Que las instituciones funcionen. Eso solía repetir el presidente Ricardo Lagos cada vez se enredaban las cosas entre un poder del Estado y otro.
La frase se repitió muchas veces. El denominado caso MOP Gate le pegaba duro a su administración, se sucedían las citaciones a declarar a varios de sus funcionarios de más confianza y La Moneda tambaleaba.
El ex mandatario, aunque seguramente muy preocupado por el avance de la investigación, buscaba trazar una línea entre su Gobierno y el Poder Judicial.

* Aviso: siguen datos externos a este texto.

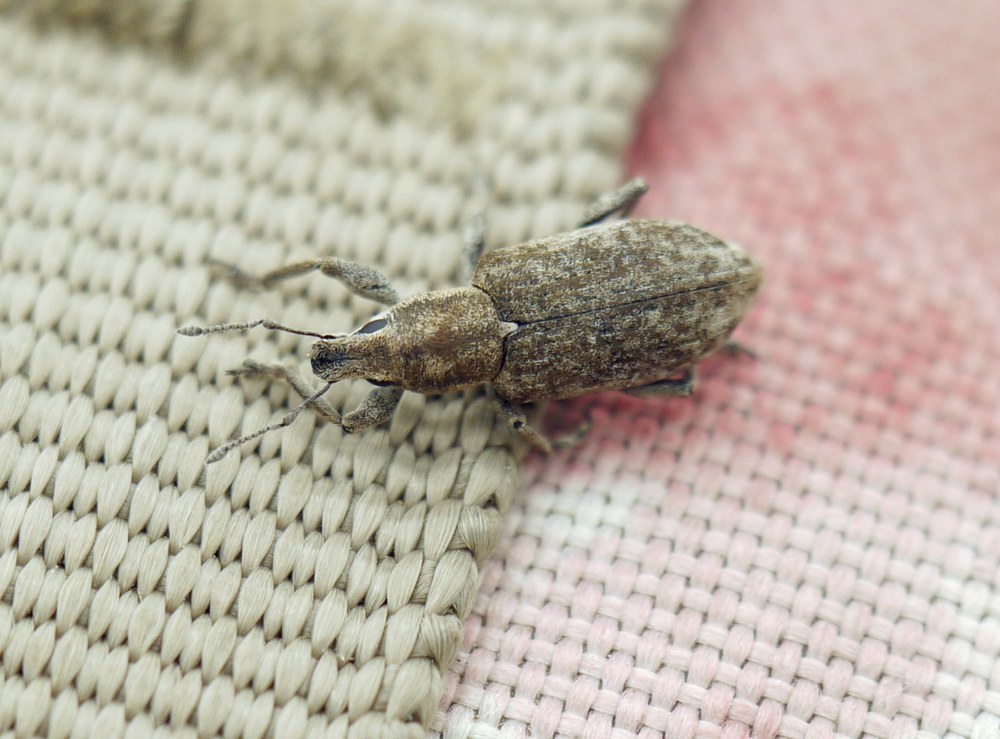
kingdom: Animalia
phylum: Arthropoda
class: Insecta
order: Coleoptera
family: Curculionidae
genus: Tanymecus
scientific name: Tanymecus palliatus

Una línea de autonomía, en rigor, una línea de respeto a la democracia.
Es cierto, hubo algunos flaqueos, como cuando el entonces ministro de Justicia, Luis Bates, calificó despectivamente a la jueza del caso, Gloria Ana Chevesich, como “la señora MOP”, pero no evitaron que la frase se constituyera como una suerte de garantía de que pese a quien le pese y caiga quien caiga, hay algo mucho más trascendente y relevante: el resguardo de la institucionalidad.
Y claro, porque si hay algo que caracteriza a una democracia sana es la separación de poderes y la autonomía de estos. Es demasiado larga la lista gobernantes filo autoritarios o derechamente dictatoriales que a lo largo de la historia han borrado de una plumada lo que buscaban mantener en pie sus respectivas constituciones y han intervenido tribunales, congresos o bancos centrales porque han osado hacer algo que no les acomoda o derechamente los complica tanto que hasta podían perder su poder.
Si bien acá estamos lejos de eso, lo ocurrido esta semana con la reacción del Gobierno frente a la decisión del Ministerio Público de intervenir el teléfono del ex jefe de gabinete presidencial, Miguel Crispi, y el intento de hacerlo con el del presidente Gabriel Boric es de suma preocupación.
En una performance propia de los gobiernos bananeros, la vocera de Gobierno, Aisén Etcheverry, cuestionó la determinación de la Fiscalía e incluso los instó a dar explicaciones.
O sea, una institución del Estado –la más poderosa de todas-, emplazando a otra, interviniendo en su rol, en su autonomía.
Si bien, luego, el ministro de Seguridad Pública, Luis Cordero, rectificó a Etcheverry, igual surgen varias preguntas.
¿La vocera se manda sola? ¿Ella decide sin consultar con nadie, ni siquiera con el Presidente, cuál es la postura del Gobierno que se va a comunicar públicamente? ¿O en realidad sí le preguntó y no le hizo caso? ¿O en realidad la idea original era que ella mandara el mensaje de molestia y luego que Cordero y el propio Presidente dieran el de apego y respeto a las instituciones?
Y ojo, no hay que mirar esto como una excepción, una exaltación del momento, empujada por la adrenalina o la rabia, porque hace muy pocos días, cuando se conoció el fallo que destituyó a la ex senadora socialista Isabel Allende por firmar una contrato millonario con el Estado, algo que está más que prohibido por nuestra Constitución, la reacción de varias autoridades de la izquierda fue la misma.
En lugar de aplaudir la separación de poderes y la autonomía de quienes no hicieron más que respetar la ley vigente, prefirieron cuestionar el fallo por razones políticas.
Se apuntó con el dedo de forma vehemente a los ministro del Tribunal Constitucional que pese a ser nombrados por el presidente Boric o tener domicilio político en la centroizquierda, se atrevieron a votar por sacar de su cargo a Allende.
O sea, los miembros del tribunal debían anteponer su ideología, su sensibilidad partidista antes que respetar la Constitución.
Así las cosas, hay una lección que todos deberíamos aprender. Cuando alguien que ocupa un cargo de poder dice con tono serio y meditado que no tiene nada que ocultar, que tiene las manos limpias y que por favor lo investiguen primero que a todos y que las instituciones deben funcionar, en realidad quiere todo lo contrario. Y en esto, mientras más alto es el cargo, más grande es la farsa.